Alle drei Flugzeuge hatten am Tag der Schließung des Flughafens, am 30. Oktober, wegen schlechten Wetters nicht mehr starten können und mussten daraufhin eine Außenstartgenehmigung bei der Luftfahrtbehörde beantragen. Zunächst hatten sich die Flughafengesellschaft und auch der Senat quergestellt. Zunächst hatte die Flughafengesellschaft in der Weigerung der Piloten, bei tiefhängenden Wolken zu starten, eine „Provokation“ gesehen und gedroht, die Maschinen müssten per Tieflader weggeschafft werden.
Allerdings hatte es zuvor der Zustimmung von Land und Bund bedurft, die beide Eigentümer des Komplexes sind. Doch schließlich erteilten sie die Sondererlaubnis. Und es gab eine Auflage: die Piloten mussten sich auf einen gemeinsamen Termin einigen.
Schaulustige applaudieren
Bereits um zehn Uhr am Morgen hatte der öffentliche Countdown zum Abflug der drei Flugzeuge begonnen. Noch am Vorabend hatte der Wetterbericht schlechte Flugbedingungen vorhergesagt, sodass ein erneutes Verschieben des Abflugs in Erwägung gezogen worden war. Doch die Bedingungen waren wider Erwarten gut und wurden immer besser. Sogar die Sonne ließ sich blicken und tauchte den Flughafen Tempelhof in freundliches Licht.
Fotografen, Journalisten und Tempelhof-Freunde hatten sich um 10 Uhr in der Flugschule „Berlin Aviators“ eingefunden. Dort bot sich ein idealer Blick aufs Vorfeld und die parkenden drei Maschinen.
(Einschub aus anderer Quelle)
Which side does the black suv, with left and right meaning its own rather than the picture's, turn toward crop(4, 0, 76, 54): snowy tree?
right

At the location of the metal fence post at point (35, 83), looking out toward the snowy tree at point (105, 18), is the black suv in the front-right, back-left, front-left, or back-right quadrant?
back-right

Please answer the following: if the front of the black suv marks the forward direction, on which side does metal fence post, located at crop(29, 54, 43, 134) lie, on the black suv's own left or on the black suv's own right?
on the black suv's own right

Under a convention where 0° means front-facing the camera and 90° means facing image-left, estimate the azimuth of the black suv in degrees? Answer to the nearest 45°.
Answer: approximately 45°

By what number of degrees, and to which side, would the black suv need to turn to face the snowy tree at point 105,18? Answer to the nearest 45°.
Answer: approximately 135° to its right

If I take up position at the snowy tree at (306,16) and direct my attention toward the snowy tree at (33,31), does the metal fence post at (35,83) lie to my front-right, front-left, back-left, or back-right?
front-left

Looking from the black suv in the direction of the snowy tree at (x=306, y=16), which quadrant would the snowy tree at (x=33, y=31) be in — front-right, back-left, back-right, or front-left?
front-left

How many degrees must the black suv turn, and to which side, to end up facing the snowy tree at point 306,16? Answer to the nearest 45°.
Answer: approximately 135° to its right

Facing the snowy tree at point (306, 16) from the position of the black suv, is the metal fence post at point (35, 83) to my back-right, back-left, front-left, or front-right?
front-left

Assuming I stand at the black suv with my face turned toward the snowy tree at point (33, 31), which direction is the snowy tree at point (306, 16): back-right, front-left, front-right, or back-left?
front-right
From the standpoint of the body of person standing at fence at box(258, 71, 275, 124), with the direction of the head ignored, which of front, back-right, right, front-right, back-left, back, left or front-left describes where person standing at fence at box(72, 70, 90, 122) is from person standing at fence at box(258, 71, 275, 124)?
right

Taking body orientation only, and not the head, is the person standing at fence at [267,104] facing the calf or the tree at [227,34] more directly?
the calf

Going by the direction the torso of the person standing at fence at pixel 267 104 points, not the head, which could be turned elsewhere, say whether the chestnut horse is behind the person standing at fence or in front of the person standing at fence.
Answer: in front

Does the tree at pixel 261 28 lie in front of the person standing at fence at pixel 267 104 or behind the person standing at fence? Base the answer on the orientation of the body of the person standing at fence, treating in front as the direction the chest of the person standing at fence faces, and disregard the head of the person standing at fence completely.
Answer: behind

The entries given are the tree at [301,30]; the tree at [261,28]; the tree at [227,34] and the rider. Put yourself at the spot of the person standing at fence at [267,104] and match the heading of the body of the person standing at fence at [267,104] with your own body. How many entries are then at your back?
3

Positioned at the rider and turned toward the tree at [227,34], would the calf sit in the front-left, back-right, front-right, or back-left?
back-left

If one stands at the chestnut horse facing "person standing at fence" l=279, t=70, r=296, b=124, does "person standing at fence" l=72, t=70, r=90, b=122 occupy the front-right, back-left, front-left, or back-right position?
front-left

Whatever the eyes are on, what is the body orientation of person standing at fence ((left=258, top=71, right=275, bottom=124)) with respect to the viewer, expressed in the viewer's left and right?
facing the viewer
Für Ärger hatte nach Angaben von Flugschul-Eigentümer Thomas Schüttoff zuvor ein Anruf der Berliner Immobilienmanagement GmbH (BIM) gesorgt. Die BIM habe als Vertreterin der Flughafeneigner Land Berlin und Bund das Fotografieren sowie den Aufenthalt von Journalisten in der Flugschule untersagt, sagte Schüttoff.
Bei der BIM hieß es am Montag dagegen, dass nur der Zugang auf das Vorfeld des Flughafens verboten worden war. Alles andere sei Mietersache gewesen. Um 11:45 Uhr war es soweit. Pilot Henning Lueg warf den Motor seines roten Doppeldeckers an, und nach einigen Fehlzündungen und dicken Abgasschwaden lief das Triebwerk rund.
Die grüne Antonow II hatte etwas mehr Schwierigkeiten, doch nach einigen Minuten lief auch hier alles reibungslos. Um 5 Minuten vor 12 Uhr drehte sich dann auch der Propeller der Beechcraft, und alle drei Maschinen setzten sich unter dem Applaus der Schaulustigen in Bewegung.
Die Abflugveranstaltung war natürlich auch ein Bekenntnis für den Flughafen Tempelhof. Auf die Frage, was es ihr bedeute, als letzte den Flughafen zu verlassen, sagte Viola Holtzmann: „Es würde mir etwas bedeuten, wenn es nicht der letzte Flug wäre. Ich hoffe, dass der Groschen beim Senat noch fällt und er den Flughafen wieder öffnet. Dann wären wir gern die ersten. Das würde mir wirklich etwas bedeuten.“
Tempelhof war nach 85 Jahren geschlossen worden, weil Berlin seinen Flugverkehr auf dem künftigen Hauptstadtflughafen BBI im brandenburgischen Schönefeld konzentrieren will. Die Schließung war und ist auch heute noch in der Stadt heftig umstritten.